• What is needed
Make an exact copy of all the data, pictures excluded.

───── Source material ─────

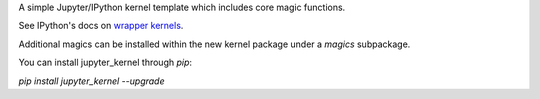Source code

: A simple Jupyter/IPython kernel template which includes core magic functions.

See IPython's docs on `wrapper kernels
<http://ipython.org/ipython-doc/dev/development/wrapperkernels.html>`_.

Additional magics can be installed within the new kernel package under a `magics` subpackage.

You can install jupyter_kernel through `pip`:


`pip install jupyter_kernel --upgrade`

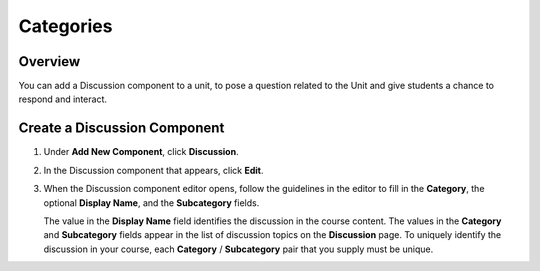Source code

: .. _Categories:

##########
Categories
##########

*******************
Overview
*******************

You can add a Discussion component to a unit, to pose a question related to the
Unit and give students a chance to respond and interact.


*****************************
Create a Discussion Component
*****************************

#. Under **Add New Component**, click **Discussion**.

#. In the Discussion component that appears, click **Edit**.

   .. image:: _static/1_create_course-1.png
    :alt: Image of the discussion component with the Edit button circled

#. When the Discussion component editor opens, follow the guidelines in the
   editor to fill in the **Category**, the optional **Display Name**, and the
   **Subcategory** fields.

   .. image:: _static/2_create_course-2.png
    :alt: Image of the discussion component editor with a category of "Getting Graded" and a subcategory of "Answering More Than Once"

   The value in the **Display Name** field identifies the discussion in the
   course content. The values in the **Category** and **Subcategory** fields
   appear in the list of discussion topics on the **Discussion** page. To
   uniquely identify the discussion in your course, each **Category** /
   **Subcategory** pair that you supply must be unique.

   .. image:: _static/3_create_course-3.png
    :alt: The list of discussions with the "Answering More Than Once" topic indented under "Getting Graded"
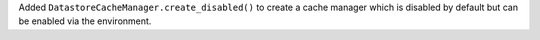 Added ``DatastoreCacheManager.create_disabled()`` to create a cache manager which is disabled by default but can be enabled via the environment.
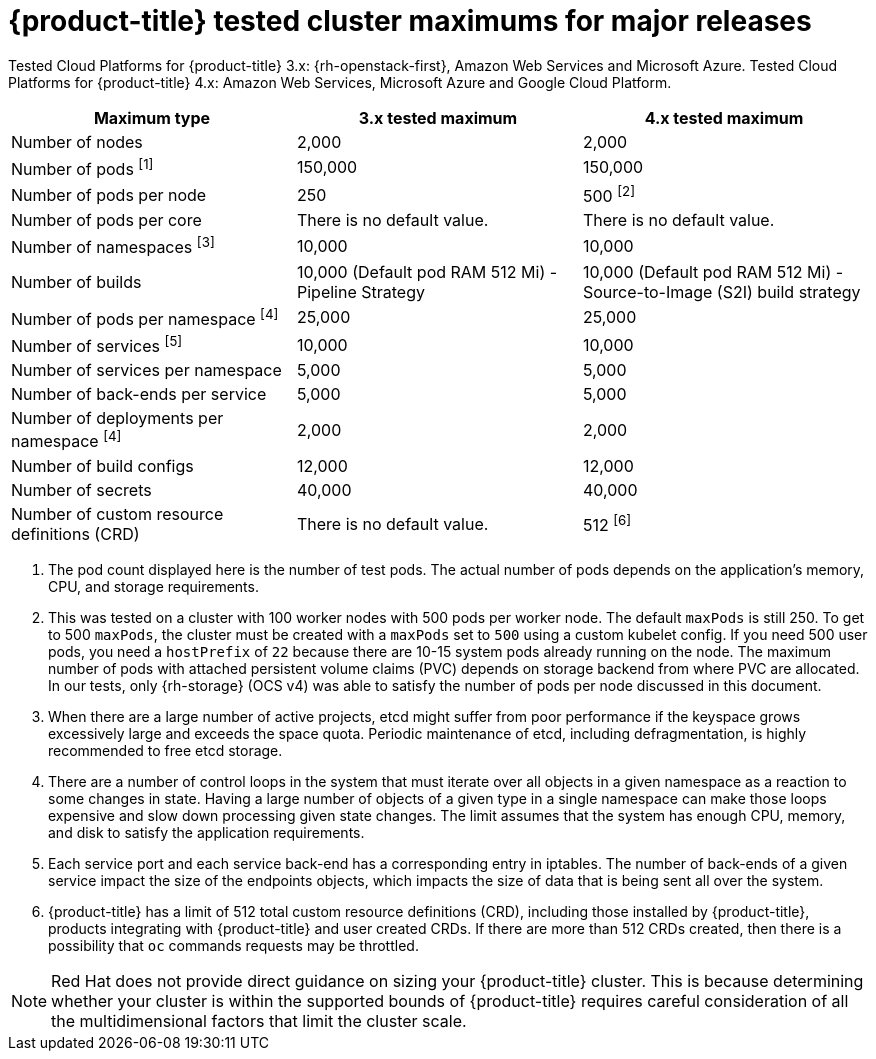 // Module included in the following assemblies:
//
// * scalability_and_performance/planning-your-environment-according-to-object-maximums.adoc

[id="cluster-maximums-major-releases_{context}"]
= {product-title} tested cluster maximums for major releases

Tested Cloud Platforms for {product-title} 3.x: {rh-openstack-first}, Amazon Web Services and Microsoft Azure.
Tested Cloud Platforms for {product-title} 4.x: Amazon Web Services, Microsoft Azure and Google Cloud Platform.

[options="header",cols="3*"]
|===
| Maximum type |3.x tested maximum |4.x tested maximum

| Number of nodes
| 2,000
| 2,000

| Number of pods ^[1]^
| 150,000
| 150,000

| Number of pods per node
| 250
| 500 ^[2]^

| Number of pods per core
| There is no default value.
| There is no default value.

| Number of namespaces ^[3]^
| 10,000
| 10,000

| Number of builds
| 10,000 (Default pod RAM 512 Mi) - Pipeline Strategy
| 10,000 (Default pod RAM 512 Mi) - Source-to-Image (S2I) build strategy

| Number of pods per namespace ^[4]^
| 25,000
| 25,000

| Number of services ^[5]^
| 10,000
| 10,000

| Number of services per namespace
| 5,000
| 5,000

| Number of back-ends per service
| 5,000
| 5,000

| Number of deployments per namespace ^[4]^
| 2,000
| 2,000

| Number of build configs
| 12,000
| 12,000

| Number of secrets
| 40,000
| 40,000

| Number of custom resource definitions (CRD)
| There is no default value.
| 512 ^[6]^

|===
[.small]
--
1. The pod count displayed here is the number of test pods. The actual number of pods depends on the application's memory, CPU, and storage requirements.
2. This was tested on a cluster with 100 worker nodes with 500 pods per worker node. The default `maxPods` is still 250. To get to 500 `maxPods`, the cluster must be created with a `maxPods` set to `500` using a custom kubelet config. If you need 500 user pods, you need a `hostPrefix` of `22` because there are 10-15 system pods already running on the node. The maximum number of pods with attached persistent volume claims (PVC) depends on storage backend from where PVC are allocated. In our tests, only {rh-storage} (OCS v4) was able to satisfy the number of pods per node discussed in this document.
3. When there are a large number of active projects, etcd might suffer from poor performance if the keyspace grows excessively large and exceeds the space quota. Periodic maintenance of etcd, including defragmentation, is highly recommended to free etcd storage.
4. There are a number of control loops in the system that must iterate over all objects in a given namespace as a reaction to some changes in state. Having a large number of objects of a given type in a single namespace can make those loops expensive and slow down processing given state changes. The limit assumes that the system has enough CPU, memory, and disk to satisfy the application requirements.
5. Each service port and each service back-end has a corresponding entry in iptables. The number of back-ends of a given service impact the size of the endpoints objects, which impacts the size of data that is being sent all over the system.
6. {product-title} has a limit of 512 total custom resource definitions (CRD), including those installed by {product-title}, products integrating with {product-title} and user created CRDs. If there are more than 512 CRDs created, then there is a possibility that `oc` commands requests may be throttled.
--
[NOTE]
====
Red Hat does not provide direct guidance on sizing your {product-title} cluster. This is because determining whether your cluster is within the supported bounds of {product-title} requires careful consideration of all the multidimensional factors that limit the cluster scale.
====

─────

• Answer to this problem
Source code

: A simple Jupyter/IPython kernel template which includes core magic functions.

See IPython's docs on `wrapper kernels
<http://ipython.org/ipython-doc/dev/development/wrapperkernels.html>`_.

Additional magics can be installed within the new kernel package under a `magics` subpackage.

You can install jupyter_kernel through `pip`:


`pip install jupyter_kernel --upgrade`

Source code

: .. _Categories:

##########
Categories
##########

*******************
Overview
*******************

You can add a Discussion component to a unit, to pose a question related to the
Unit and give students a chance to respond and interact.


*****************************
Create a Discussion Component
*****************************

#. Under **Add New Component**, click **Discussion**.

#. In the Discussion component that appears, click **Edit**.

   .. image:: _static/1_create_course-1.png
    :alt: Image of the discussion component with the Edit button circled

#. When the Discussion component editor opens, follow the guidelines in the
   editor to fill in the **Category**, the optional **Display Name**, and the
   **Subcategory** fields.

   .. image:: _static/2_create_course-2.png
    :alt: Image of the discussion component editor with a category of "Getting Graded" and a subcategory of "Answering More Than Once"

   The value in the **Display Name** field identifies the discussion in the
   course content. The values in the **Category** and **Subcategory** fields
   appear in the list of discussion topics on the **Discussion** page. To
   uniquely identify the discussion in your course, each **Category** /
   **Subcategory** pair that you supply must be unique.

   .. image:: _static/3_create_course-3.png
    :alt: The list of discussions with the "Answering More Than Once" topic indented under "Getting Graded"
 Added ``DatastoreCacheManager.create_disabled()`` to create a cache manager which is disabled by default but can be enabled via the environment.
 // Module included in the following assemblies:
//
// * scalability_and_performance/planning-your-environment-according-to-object-maximums.adoc

[id="cluster-maximums-major-releases_{context}"]
= {product-title} tested cluster maximums for major releases

Tested Cloud Platforms for {product-title} 3.x: {rh-openstack-first}, Amazon Web Services and Microsoft Azure.
Tested Cloud Platforms for {product-title} 4.x: Amazon Web Services, Microsoft Azure and Google Cloud Platform.

[options="header",cols="3*"]
|===
| Maximum type |3.x tested maximum |4.x tested maximum

| Number of nodes
| 2,000
| 2,000

| Number of pods ^[1]^
| 150,000
| 150,000

| Number of pods per node
| 250
| 500 ^[2]^

| Number of pods per core
| There is no default value.
| There is no default value.

| Number of namespaces ^[3]^
| 10,000
| 10,000

| Number of builds
| 10,000 (Default pod RAM 512 Mi) - Pipeline Strategy
| 10,000 (Default pod RAM 512 Mi) - Source-to-Image (S2I) build strategy

| Number of pods per namespace ^[4]^
| 25,000
| 25,000

| Number of services ^[5]^
| 10,000
| 10,000

| Number of services per namespace
| 5,000
| 5,000

| Number of back-ends per service
| 5,000
| 5,000

| Number of deployments per namespace ^[4]^
| 2,000
| 2,000

| Number of build configs
| 12,000
| 12,000

| Number of secrets
| 40,000
| 40,000

| Number of custom resource definitions (CRD)
| There is no default value.
| 512 ^[6]^

|===
[.small]
--
1. The pod count displayed here is the number of test pods. The actual number of pods depends on the application's memory, CPU, and storage requirements.
2. This was tested on a cluster with 100 worker nodes with 500 pods per worker node. The default `maxPods` is still 250. To get to 500 `maxPods`, the cluster must be created with a `maxPods` set to `500` using a custom kubelet config. If you need 500 user pods, you need a `hostPrefix` of `22` because there are 10-15 system pods already running on the node. The maximum number of pods with attached persistent volume claims (PVC) depends on storage backend from where PVC are allocated. In our tests, only {rh-storage} (OCS v4) was able to satisfy the number of pods per node discussed in this document.
3. When there are a large number of active projects, etcd might suffer from poor performance if the keyspace grows excessively large and exceeds the space quota. Periodic maintenance of etcd, including defragmentation, is highly recommended to free etcd storage.
4. There are a number of control loops in the system that must iterate over all objects in a given namespace as a reaction to some changes in state. Having a large number of objects of a given type in a single namespace can make those loops expensive and slow down processing given state changes. The limit assumes that the system has enough CPU, memory, and disk to satisfy the application requirements.
5. Each service port and each service back-end has a corresponding entry in iptables. The number of back-ends of a given service impact the size of the endpoints objects, which impacts the size of data that is being sent all over the system.
6. {product-title} has a limit of 512 total custom resource definitions (CRD), including those installed by {product-title}, products integrating with {product-title} and user created CRDs. If there are more than 512 CRDs created, then there is a possibility that `oc` commands requests may be throttled.
--
[NOTE]
====
Red Hat does not provide direct guidance on sizing your {product-title} cluster. This is because determining whether your cluster is within the supported bounds of {product-title} requires careful consideration of all the multidimensional factors that limit the cluster scale.
====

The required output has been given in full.